# Husband - too friendly of a technician?



## lookinup (Dec 10, 2010)

We have a small business in our home. My husband is a technician and is required to go occasionally into other people's homes. When there, he considers his overfriendliness harmless, and claims that he has scaled back from his original ways. Yesterday, a woman remarked to me on the phone that he had "introduced himself to every animal in the house" and that he was "so cute!".

As a Christian, I do pray and trust that God will help me through this. But, we are to be vigilant to avoid trouble. I have to believe what I see in front of me. 

What is normal during a service call for an articulate, friendly guy who really does love people in general? Am I trying to change my husband - or do I have the right to have some say in how he conducts himself during these calls?


----------



## 827Aug (Apr 27, 2008)

lookinup said:


> "introduced himself to every animal in the house" and that he was "so cute!".
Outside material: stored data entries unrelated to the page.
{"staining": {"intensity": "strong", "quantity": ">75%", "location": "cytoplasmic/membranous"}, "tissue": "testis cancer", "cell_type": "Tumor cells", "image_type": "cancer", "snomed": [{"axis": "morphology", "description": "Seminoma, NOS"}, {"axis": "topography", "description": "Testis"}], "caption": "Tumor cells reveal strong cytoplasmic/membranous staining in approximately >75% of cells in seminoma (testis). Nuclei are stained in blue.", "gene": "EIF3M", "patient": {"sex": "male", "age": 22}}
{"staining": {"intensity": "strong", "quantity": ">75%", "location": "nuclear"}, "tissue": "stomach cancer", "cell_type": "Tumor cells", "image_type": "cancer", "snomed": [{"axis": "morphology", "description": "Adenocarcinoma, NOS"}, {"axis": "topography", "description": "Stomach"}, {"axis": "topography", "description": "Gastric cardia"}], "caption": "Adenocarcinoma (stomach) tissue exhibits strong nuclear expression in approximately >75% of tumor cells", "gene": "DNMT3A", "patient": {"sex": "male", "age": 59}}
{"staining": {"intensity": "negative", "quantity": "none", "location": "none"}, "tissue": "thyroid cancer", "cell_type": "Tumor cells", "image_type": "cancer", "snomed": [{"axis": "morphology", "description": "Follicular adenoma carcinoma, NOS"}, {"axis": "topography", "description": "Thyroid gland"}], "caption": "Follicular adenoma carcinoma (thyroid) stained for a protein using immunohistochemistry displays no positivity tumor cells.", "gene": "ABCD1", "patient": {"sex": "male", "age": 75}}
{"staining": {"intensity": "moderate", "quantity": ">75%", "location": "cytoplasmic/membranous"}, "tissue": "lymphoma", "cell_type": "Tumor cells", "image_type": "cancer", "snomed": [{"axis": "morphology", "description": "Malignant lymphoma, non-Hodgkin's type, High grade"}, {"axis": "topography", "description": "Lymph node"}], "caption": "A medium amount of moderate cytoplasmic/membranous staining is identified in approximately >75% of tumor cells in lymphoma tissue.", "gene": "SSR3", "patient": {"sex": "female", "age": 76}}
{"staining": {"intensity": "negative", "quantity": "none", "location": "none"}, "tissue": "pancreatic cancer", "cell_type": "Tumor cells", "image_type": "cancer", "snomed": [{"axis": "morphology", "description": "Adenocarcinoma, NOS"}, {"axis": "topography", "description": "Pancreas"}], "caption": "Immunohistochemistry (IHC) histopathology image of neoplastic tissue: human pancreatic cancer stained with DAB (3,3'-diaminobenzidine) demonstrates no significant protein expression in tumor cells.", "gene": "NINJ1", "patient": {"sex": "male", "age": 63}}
Well, that would definitely score points with me! I realize there is a balance which must be maintained between being professional and being friendly. However, if there are no other red flags, I wouldn't waste my time worrying. A wonderful personality can be an awesome asset to the small businessman.


----------



## greeneyeddolphin (May 31, 2010)

I see nothing to worry about. He's being friendly and kind to clients in hopes of getting repeat business and/or some referrals. That's a very good thing. 

If it really bothers you, then talk to him about it, but honestly, I think what he's doing is absolutely harmless and nothing that even remotely hints at cheating.


----------



## Chris Taylor (Jul 22, 2010)

Anyone dealing with the general public needs to use as much charm as possible. Your husband is doing what he needs to survive in a tough job.

Unless there is something else that makes you uneasy, when he leaves the house in the morning just tell him to say hi to the pets for you, too.


----------